C’est fait, Salif Keita est entré chez moi. Et comme j’ai l’habitude de ne pas faire les choses à moitié, j’ai acheté un coffret de deux albums, Moffou et M’Bemba. J’ai presque honte en fait de n’avoir pas accueilli ce musicien plus tôt dans ma discothèque… J’écoutais régulièrement quelques-unes de ses chansons sur les radios d’Espace.mu, envoutée chaque fois, émue, vraiment. Mais je ne savais rien de lui. Rien du tout. Je supposais qu’il était Malien, de par le génie et les riffs de guitare. Est-ce que le meilleur du genre humain émerge nécessairement de l’adversité? À en croire la musique qui pousse sur la terre aride du Mali, force est de constater que la pauvreté et les guerres intestines n’ont pas d’effet dissuasif sur la créativité.

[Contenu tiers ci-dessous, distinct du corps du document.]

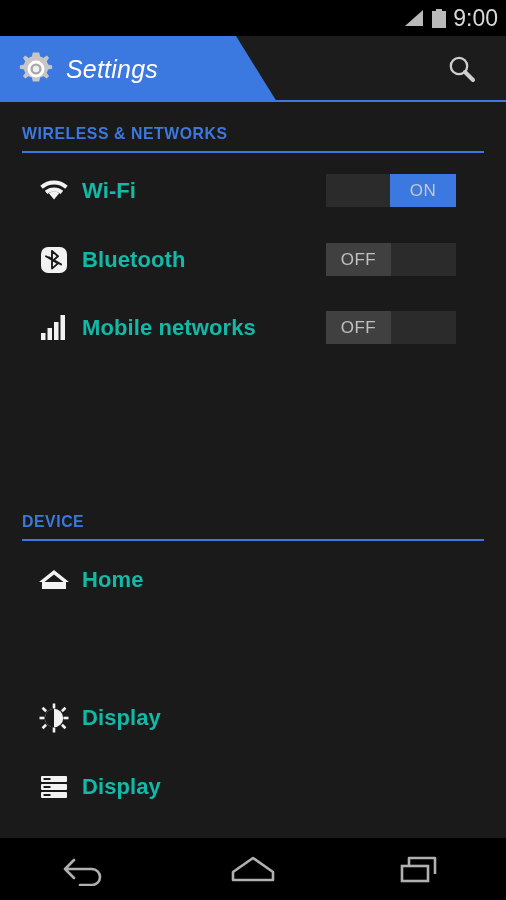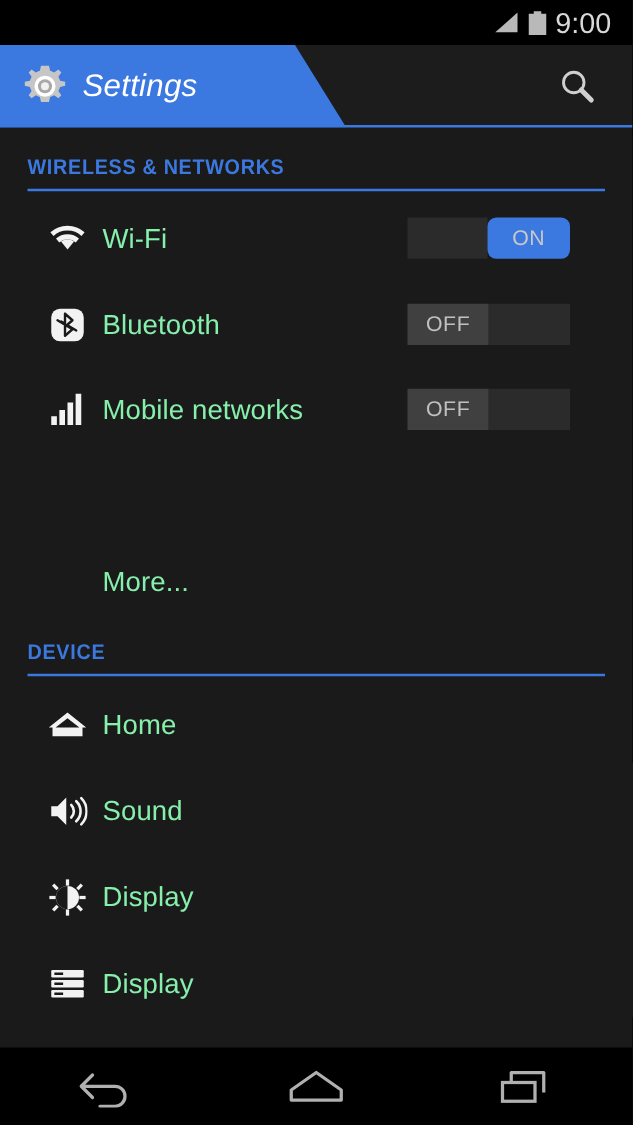"9:00" #status-bar { padding-right: 17px -> 8px }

Mais Salif Keita est issu d’une lignée de princes, descendant direct de Soundiata Keita, fondateur de l’Empire du Mali au XIIIe siècle (merci Wikipédia). Alors tout aurait dû aller pour le mieux dans le meilleur des mondes possibles pour lui. Sauf que. Né albinos dans un pays où cette condition est associée à des pouvoirs maléfiques, il est parti, comme on dit, avec un vent de face. Et quand on est né prince, albinos ou non, on ne chante pas. Ça, c’est réservé aux griots. Mais Salif Keita chante. Et il y a un prince dans ma maison. Un prince à la voix déchirante, un magicien des rythmes syncopés, un alchimiste des mélodies envoutantes. À bien y penser, son déficit de mélanine lui confère peut-être des pouvoirs…

On fait un test? Écoutez cette pièce, les yeux fermés. En fait, c’est comme vous voulez, mais écoutez-la.

 

Je ne consomme rien qui ne se vende sur les tablettes de la SAQ, et mon foie ne se plaint d’aucune attaque éthylique en ce moment. Pourtant, je ne suis plus dans mes souliers quand j’écoute cette chanson. Il faut dire qu’ajouter Cesaria Evora à ce mesclun émouvant, c’est presque trop. Mais à l’épicurien, tout est bon, surtout l’abus. Et j’abuserai encore, j’ai déjà hâte de fouiller le web ou les bacs pour me procurer d’autres albums de ce prince déchu, de ce noble sorcier.